How obscene and perverse our societies have become. All or private moments watched by professional voyeurs.


OnlyFans is a distributed version of Café Flesh (1982)[1]

[1] https://www.imdb.com/title/tt0083707/


Conversely, individuals seem to have no filter regarding which of their formerly private members should be made public.



And to the point of the highlighted segment, Apple's not exactly opaque about this: https://www.apple.com/legal/privacy/en-ww/ (broken down by service: https://www.apple.com/legal/privacy/data/)

It's anonymous, users can see the data (Privacy & Security > Analytics & Improvements > Analytics Data), and they can turn it off.
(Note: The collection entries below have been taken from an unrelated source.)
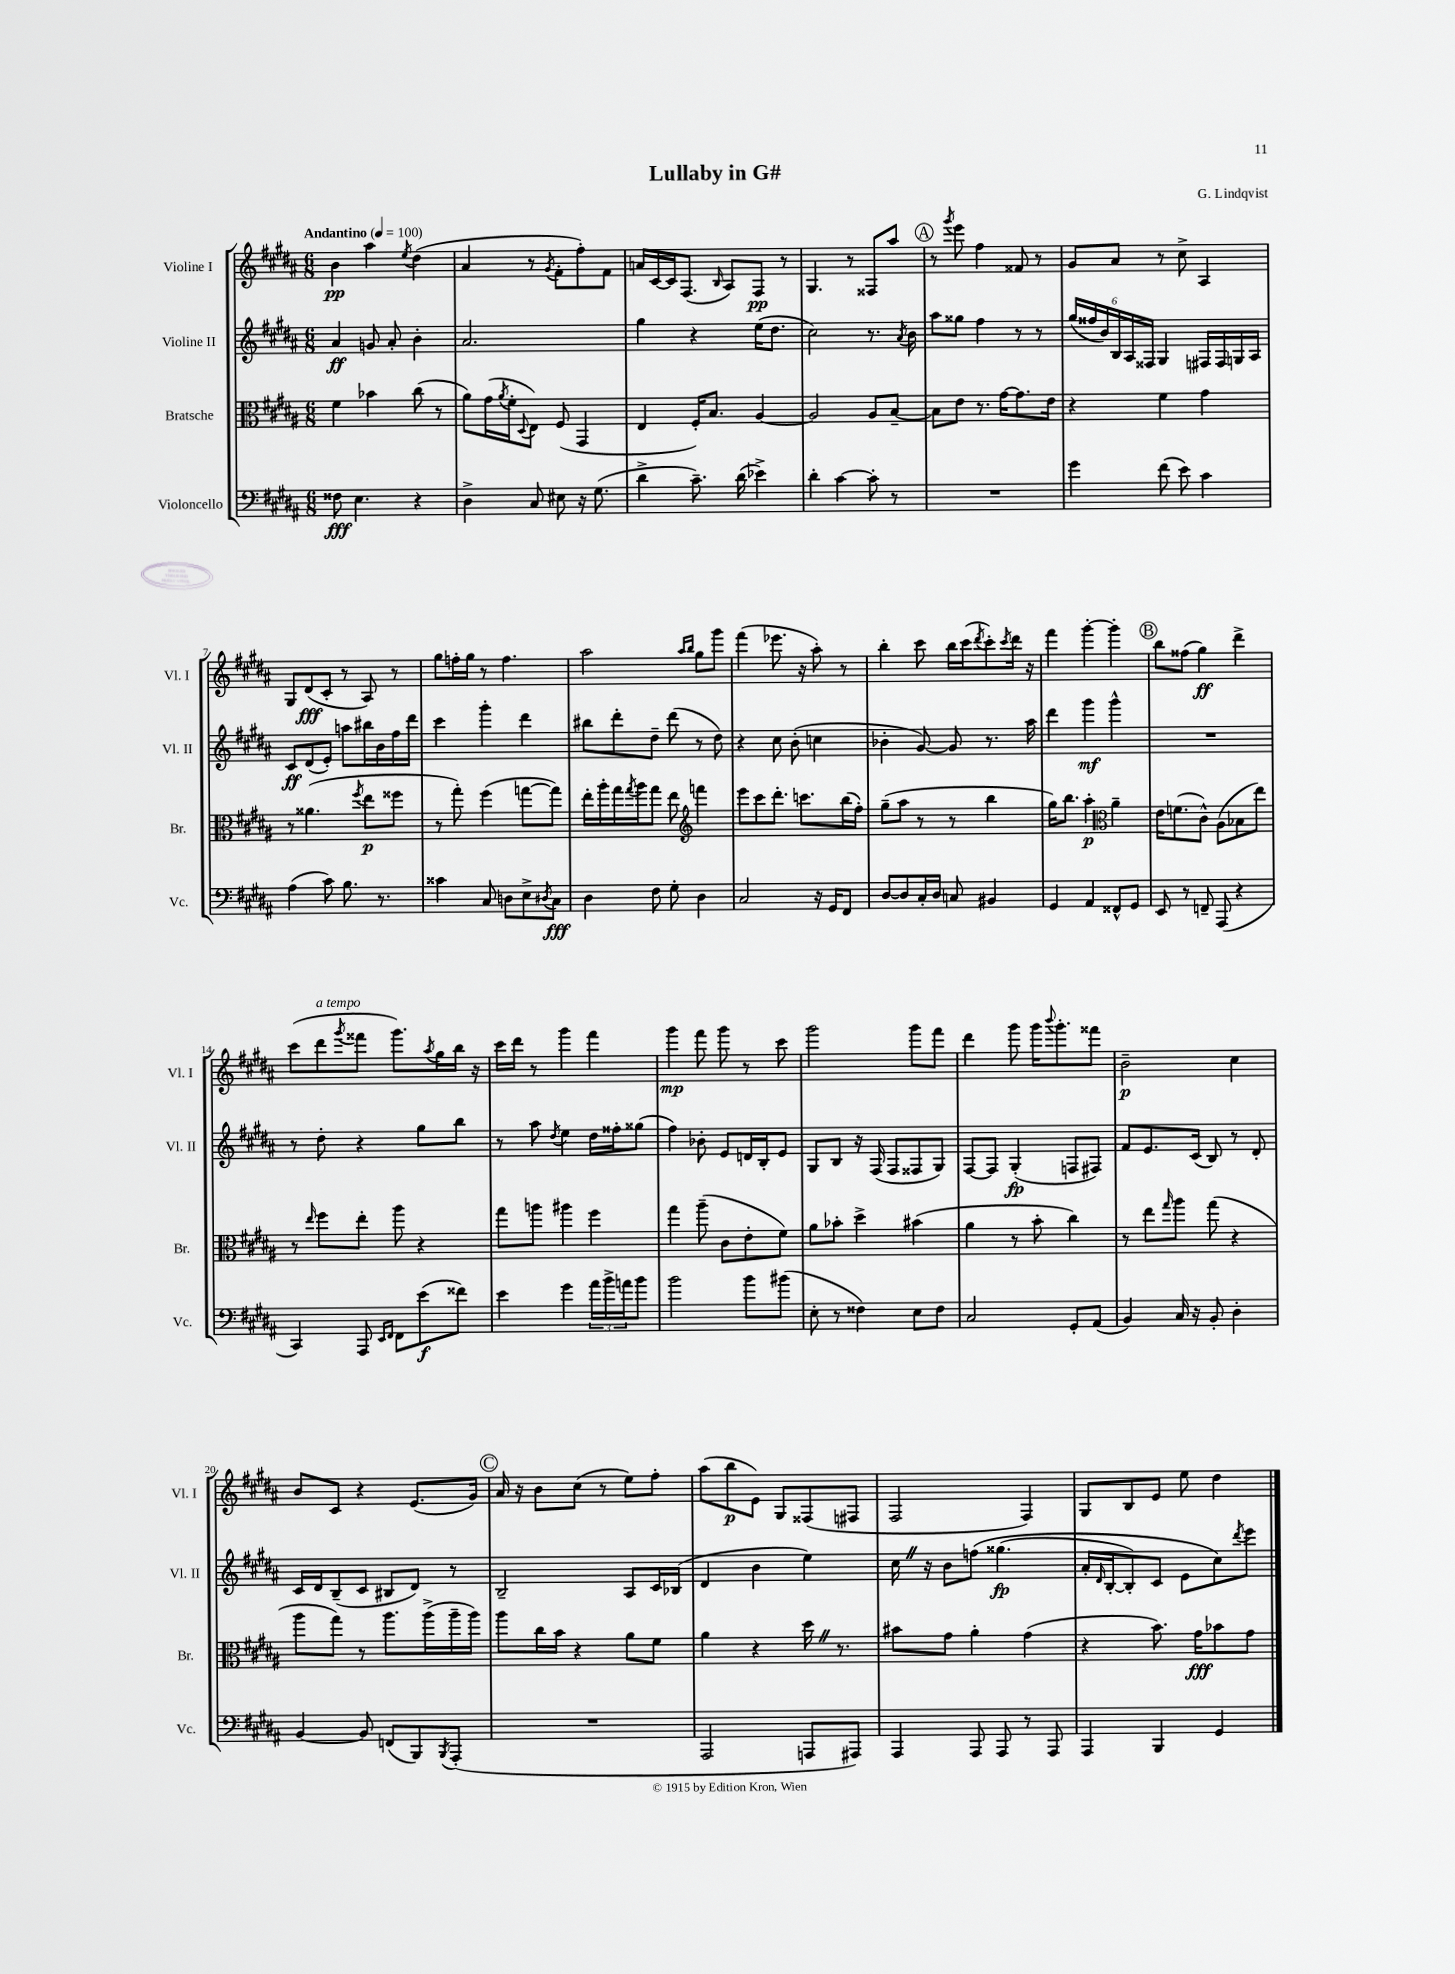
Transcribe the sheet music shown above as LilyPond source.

\header { title = "Lullaby in G#" composer = "G. Lindqvist" }
<<
\new StaffGroup <<
\new Staff = "s0" \with { instrumentName = "Violine I" shortInstrumentName = "Vl. I" } {
    \clef treble \key b \major \numericTimeSignature \time 6/8 \tempo "Andantino" 4 = 100
    b'4\pp ais''4 \acciaccatura { e''8 } dis''4( |
    ais'4 r8 \acciaccatura { gis'8 } fis'8-. fis''8-.) fis'8 |
    a'16 cis'16~ cis'16 fis8.( \grace { b16 } ais8) fis8\pp r8 |
    gis4. r8 fisis8 ais''8 |
    \mark \markup { \circle "A" } r8 \acciaccatura { gis'''8 } e'''8 fis''4 fisis'8 r8 |
    gis'8 ais'8 r8 cis''8-> ais4 |
    gis8 dis'8\fff( cis'8-. r8 ais8) r8 |
    gis''8 f''16-. gis''16 r8 f''4. |
    ais''2 \grace { ais''16 b''16 } gis''8 gis'''8 |
    fis'''4( ees'''8. r16 ais''8-.) r8 |
    b''4-. cis'''8 b''16 cis'''16( \acciaccatura { dis'''8 } cis'''8-.) \acciaccatura { cis'''8 } dis'''16 r16 |
    fis'''4 gis'''4~-. gis'''4-. |
    \mark \markup { \circle "B" } b''8 fisis''8( gis''4\ff) dis'''4-> |
    cis'''8( dis'''8^\markup { \italic "a tempo" } \acciaccatura { gis'''8 } fisis'''8 gis'''8.) \acciaccatura { ais''8 } gis''16 b''16 r16 |
    cis'''16 dis'''16 r8 gis'''4 fis'''4 |
    gis'''4\mp fis'''8 gis'''8 r8 cis'''8 |
    gis'''2 gis'''8 fis'''8 |
    dis'''4 gis'''8 gis'''16 \appoggiatura { b'''8 } gis'''8.-. fisis'''8 |
    b'2--\p cis''4 |
    b'8 cis'8 r4 e'8.( gis'16) |
    \mark \markup { \circle "C" } ais'16 r16 b'8 cis''8( r8 e''8) fis''8-. |
    ais''8( b''8\p e'8) gis8 fisis8( fis8 |
    fis2 fis4) |
    gis8 b8 e'8 e''8 dis''4 \bar "|." |
}
\new Staff = "s1" \with { instrumentName = "Violine II" shortInstrumentName = "Vl. II" } {
    \clef treble \key b \major \numericTimeSignature \time 6/8
    ais'4\ff g'8 ais'8-. b'4-. |
    ais'2. |
    gis''4 r4 e''16( dis''8. |
    cis''2) r8. \acciaccatura { ais'8 } b'16 |
    \mark \markup { \circle "A" } ais''8 gisis''8 fis''4 r8 r8 |
    \tuplet 6/4 { gis''16( fisis''16 b'16) b16 ais16 fisis16 } gis4 fis16 fis16 g16 ais16 |
    cis'8\ff dis'8( e'8-.) a''8 bis''16 b'16 fis''16 dis'''16 |
    cis'''4 gis'''4-. dis'''4 |
    bis''8 dis'''8-. dis''8-- dis'''8( r8 dis''8) |
    r4 cis''8 b'8-.( c''4 |
    bes'4-. gis'8~) gis'8 r8. ais''16 |
    dis'''4 gis'''4\mf gis'''4-^ |
    \mark \markup { \circle "B" } R2. |
    r8 dis''8-. r4 gis''8 b''8 |
    r8 ais''8 \acciaccatura { dis''8 } e''4 dis''16 fisis''16-. gisis''8( |
    fis''4) bes'8-. e'8 d'16 b16-. e'8 |
    gis8 b8 r16 fis16( fis8 fisis8 gis8) |
    fis8~ fis8 gis4-.\fp( f8 fis8) |
    fis'8 e'8. cis'16( b8) r8 dis'8-. |
    cis'16 dis'16 b8--( cis'8 bis8 dis'8) r8 |
    \mark \markup { \circle "C" } b2-- ais8 cis'16 bes16( |
    dis'4 b'4 e''4) |
    cis''16 \once \override BreathingSign.text = \markup { \musicglyph "scripts.caesura.straight" } \breathe r16 b'8 f''8\( gisis''4.\fp( |
    ais'16-. \grace { dis'16 } b16~-. b8-.) cis'8 e'8 cis''8\) \acciaccatura { dis'''8 } e'''8 \bar "|." |
}
\new Staff = "s2" \with { instrumentName = "Bratsche" shortInstrumentName = "Br." } {
    \clef alto \key b \major \numericTimeSignature \time 6/8
    fis'4 bes'4 cis''8( r8 |
    ais'8) gis'16( \acciaccatura { ais'8 } fis'16-. \appoggiatura { dis8 } e8) fis8( gis,4 |
    e4 fis16-.) b8. ais4~ |
    ais2 ais8 b8~-- |
    \mark \markup { \circle "A" } b8 e'8 r8. gis'16~ gis'8. e'16 |
    r4 fis'4 gis'4 |
    r8 aisis'4.( \acciaccatura { fis''8 } e''8\p fisis''8 |
    r8 gis''8-.) fis''4( g''8~ g''8) |
    e''16-. ais''16-. gis''16 \acciaccatura { gis''8 } ais''16 gis''8 e''8 \clef treble f'''4 |
    e'''8 cis'''8 dis'''8.-. c'''8. b''16( fis''16-.) |
    gis''8--( ais''8 r8 r8 b''4 |
    gis''16) b''8. ais''4-.\p \clef alto ais'4-- |
    \mark \markup { \circle "B" } e'16 f'8.( cis'8-^) ais8( bes8 e''8) |
    r8 \grace { e''16 } fis''8 e''8-. ais''8 r4 |
    gis''8 a''8 ais''4 fis''4 |
    gis''4 ais''8--( cis'8 e'8-. fis'8) |
    ais'8 bes'8-. dis''4-> bis'4( |
    ais'4 r8 b'8-. cis''4) |
    r8 e''8 \grace { gis''16 } ais''8 gis''8( r4 |
    ais''8 gis''8) r8 ais''8. ais''16->( ais''16-- ais''16) |
    \mark \markup { \circle "C" } ais''8 cis''16 b'16 r4 ais'8 fis'8 |
    ais'4 r4 dis''16 \once \override BreathingSign.text = \markup { \musicglyph "scripts.caesura.straight" } \breathe r8. |
    bis'8 gis'8 ais'4-. gis'4( |
    r4 b'8.) gis'16\fff bes'8 gis'8 \bar "|." |
}
\new Staff = "s3" \with { instrumentName = "Violoncello" shortInstrumentName = "Vc." } {
    \clef bass \key b \major \numericTimeSignature \time 6/8
    fisis8\fff e4. r4 |
    dis4-> cis8 eis8 r16 gis8.( |
    dis'4-> cis'8.--) dis'16( ees'4->) |
    dis'4-. cis'4~ cis'8-. r8 |
    \mark \markup { \circle "A" } R2. |
    gis'4 fis'8( e'8) cis'4 |
    ais4( cis'8) b8. r8. |
    cisis'4 cis8 d8 e8-> \acciaccatura { dis8 } cis8\fff |
    dis4 fis8 gis8-. dis4 |
    cis2 r16 gis,16 fis,8 |
    dis8~ dis8 cis16-. dis16 c8 bis,4 |
    gis,4 ais,4 fisis,8-^ gis,8 |
    \mark \markup { \circle "B" } e,8 r8 f,8-- ais,,8( r4 |
    cis,4) ais,,8 \grace { e,16 fis,16 } fis,8 e'8\f( fisis'8) |
    e'4 gis'4 \tuplet 3/2 { ais'16 b'16-> a'16 } b'8 |
    b'2 b'8 bis'8( |
    e8-. r8 fisis4) e8 fisis8 |
    cis2 gis,8-. ais,8( |
    b,4) cis16 r16 b,8-. dis4-. |
    b,4~ b,8 f,8( b,,8) \acciaccatura { b,,8 } ais,,8-.( |
    \mark \markup { \circle "C" } R2. |
    ais,,2 a,,8 ais,,8) |
    ais,,4 ais,,8 ais,,8 r8 ais,,8 |
    ais,,4 b,,4 gis,4 \bar "|." |
}
>>
>>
It seems like if Apple were to lose this, the rest of the industry would be next.


I don't expect it to be private from apple. I'm just counting on apple not sharing it with 3rd parties like google or anyone willing to give them a buck to report my buying/app/whatever habits in order to send me ads.


You're making a very flawed argument, because Google isn't going to share their users data with 3rd parties either.

It's literally their business to gobble up as much data as they can get their hands on and sabotage anyone trying to do the same in order to become the only viable choice for Internet marketing campaigns.

Apple only sells marketing on the app store, so their privacy violations only extend so far for now. I hope it stays like that, but my gut tells me that the water will continue to get muddier over the years. But that's a future issue.


My argument isn't flawed, it states exactly what I meant to say. I trust apple's greed to not get bad publicity more than I do google's, who has been getting bad publicity for years and seems immune to being concerned over such things.


What if a user enables Advanced Data Protection (end to end encryption of everything stored on iCloud) on their Apple devices? How much does that change things?


Advanced Data Protection protects your data that you are asking Apple to hold for you. E.g., notes and photos. Apple doesn't need to see your notes and photos to hold them for you and give copies back to you.

The lawsuit is complaining about data Apple gets when the user uses the App Store, Apple Music, Apple TV, and similar. E.g., when you buy an app from Apple's app store, Apple knows which app you bought, how much you paid for it, and how you paid for it.

That's data that Apple is getting because it is necessary in order to provide the service you are using.


The case they cited is from Home Depot customer service chat. If this is about Apple customer service chats it’s fair but otherwise seems pretty disingenuous.


Which court filing is this from?



It’s not inaccurate.


Device telemetry is not the same thing as App Store telemetry lol


That will be 30% of everything you do.